Shared Memories: Hickey Family Foundation to the Rescue!
Jeanne Gibbons
Grant Consultant
NPH USA
March 2024
In late summer 2017 I received a call from Nancy Baldwin, Executive Director of the Hickey Family Foundation (HFF) in Phoenix, Arizona. Those who are lucky enough to know Nancy understand that she is a highly driven force for good, and at that time it had been an honor and a privilege for me to have partnered with her on philanthropic endeavors at multiple organizations for nearly a decade. During that time, Nancy had become one of my dearest friends. And for years, she had been telling me about NPH, an organization dear to her heart since the early days of HFF, when the founder, Frank Hickey, was still alive. NPH was the subject of our phone call that day.
“I volunteered you to write a final grant report and a new proposal for NPH this fall,” Nancy told me. Done,” I said, and she gave me generous guidance of $200,000. She put me in touch with NPH’s CEO, who explained that the organization was in a transitional phase in its grant writing program and brought me up to speed on the previous year’s project and many new and urgent needs. I went to work.
The documents were completed in mid-September. But none of the projects NPH was to present would prove so urgent as those caused by damage from a 7.1-magnitude earthquake on September 19th, 2017, and the resultant $5 million in damage at NPH homes in Cuernavaca and Miacatlᾴn, Mexico. Among the most urgent needs, the dining hall had collapsed in Miacatlᾴn as had one of the chimneys in the kitchen. The children would be forced to dine outside until the hall could be rebuilt.
I gratefully report that the story does not end here; the Hickey Family Foundation has continued its longstanding fidelity to NPH, with generous gifts every year since 2017, to the University Education Program and to Ciudad de los Niños, our home in Matamoros, which recently enjoyed a visit with Nancy Baldwin. HFF also supported NPH’s vocational programs in Nicaragua in recent years. HFF remains a consistent and loyal friend to the NPH pequeños under its “Rescue of Youth” mission, a mission we share.
As for me, the introduction to NPH had a profound effect on my life. What other organization provides a grant writer with the opportunity to assist in providing safe, loving homes, nutritious food – much of it home grown – education from earliest childhood through university, healthcare, spiritual guidance, family support, and so much more to more than 8,000 children in Latin America and the Caribbean every day? Not to mention vocational training and apprenticeship, mentoring, mental health support, and care for children with disabilities, many of whom will be supported by NPH through adulthood.

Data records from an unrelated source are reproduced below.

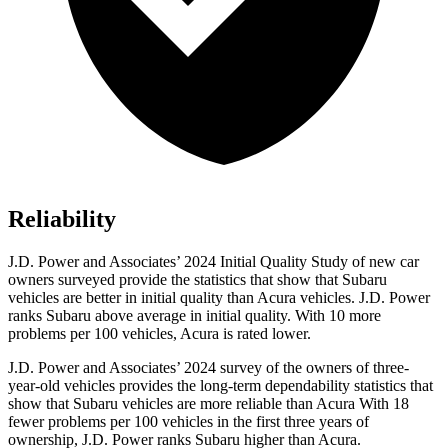
Reliability
J.D. Power and Associates’ 2024 Initial Quality Study of new car
owners surveyed provide the statistics that show that Subaru
vehicles are better in initial quality than Acura vehicles. J.D. Power
ranks Subaru above average in initial quality. With 10 more
problems per 100 vehicles, Acura is rated lower.
J.D. Power and Associates’ 2024 survey of the owners of three-
year-old vehicles provides the long-term dependability statistics that
show that Subaru vehicles are more reliable than Acura With 18
fewer problems per 100 vehicles in the first three years of
ownership, J.D. Power ranks Subaru higher than Acura.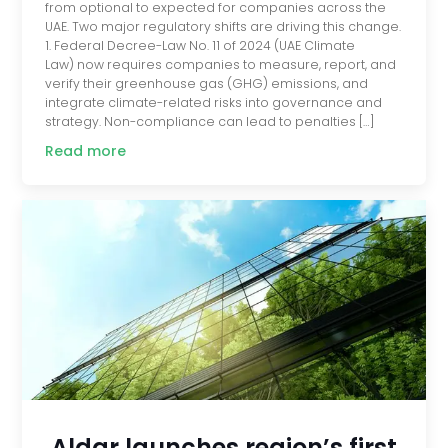
from optional to expected for companies across the
UAE. Two major regulatory shifts are driving this change.
1. Federal Decree-Law No. 11 of 2024 (UAE Climate
Law) now requires companies to measure, report, and
verify their greenhouse gas (GHG) emissions, and
integrate climate-related risks into governance and
strategy. Non-compliance can lead to penalties […]
Read more
Aldar launches region’s first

The extraordinary combination of love, care, support, education and guidance provided by NPH is essential to breaking the intergenerational cycle of poverty into which the children it serves are born. Their lives are forever changed by interventions that are perhaps most effectively exemplifed by the numbers of children raised and educated by NPH who return to give a year of service to their NPH home. Many have dedicated their lives to working for NPH after growing up in one of its homes. Giving back is part of the NPH culture.
As for me, I continued to volunteer for NPH until 2022, when I became a corporate and foundation consultant to the fundraising team at NPH. This dedicated group inspires me every day by giving their utmost for the pequeños of NPH.